Mark:
You had a disagreement with Allen, to wit:
Allen: Even more important, there is a missing term that should contain an approximation, estimate or whatever, for the future value beyond year 2011.
Mark: Again, I was being very generous. You projection called for a 6% growth rate at that point and a discount rate of 10%, so the situation keeps getting worse, the further out you project earnings into the future. The future value is negative when the future growth rate is less than the discount rate!
That is very wrong. The value of the earnings stream for even a non-growing instrument (like a bond) is positive, not negative. There is even a common equation you can use, based on the Gordon Dividend model. In using this Allen, like W. Buffett, essentially applies the Miller-Modigliani (sp?) Dividend Irrelevancy Theorem in determining each year's return to the shareholder.
Now where we run into troubles, and this would have been a legitimate criticism of Allen's numerical methods, is in the calculation of what W. Buffett calls "residual value" or what Allen has more commonly referred to as "selling price at some future date." If one is to be consistent, then one must use the Gordon equation once again - if we say that the value of a stock is equal to the discounted value of the future stream of dividends/earnings returned to the shareholder, then we must apply that condition to determining residual (sales) value. If we do this, we get numbers that should raise eyebrows. For example, if we discount at 8.3% (the average long bond yield in the USA since 1970) then a 5% grower is worth 30x the next years earnings! Using this method, an awful lot of stocks can be shown to be "undervalued."

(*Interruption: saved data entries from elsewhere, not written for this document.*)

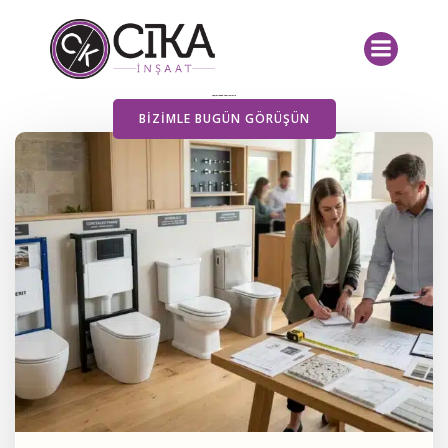
İçeriğe
geç
Yayımlanan Yazılarımız
BIZIMLE BUGÜN GÖRÜŞÜN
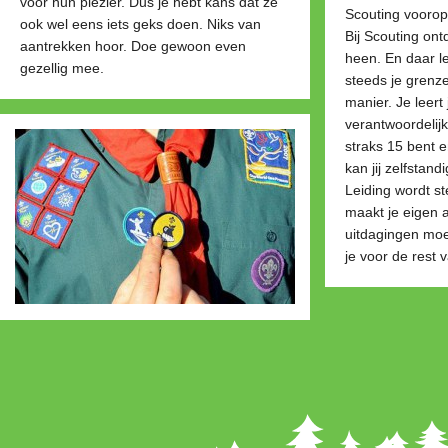
voor hun plezier. Dus je hebt kans dat ze
Scouting voorop
ook wel eens iets geks doen. Niks van
Bij Scouting ont
aantrekken hoor. Doe gewoon even
heen. En daar le
gezellig mee.
steeds je grenz
manier. Je leert
verantwoordelijk
straks 15 bent e
kan jij zelfstan
Leiding wordt st
maakt je eigen 
uitdagingen mo
je voor de rest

Alternatively one could estimate what the "market" will pay for a stock at some point in the future. This can serve as a check (even though it is NOT consistent with the application of the projected stream of earnings method!) but caution is advised. It is downright silly to assume that the market will pay a premium in the future for any stock, no matter how great it might seem now. Investors are prone to long periods of irrational valuations (up and down) even on well capitalized stocks.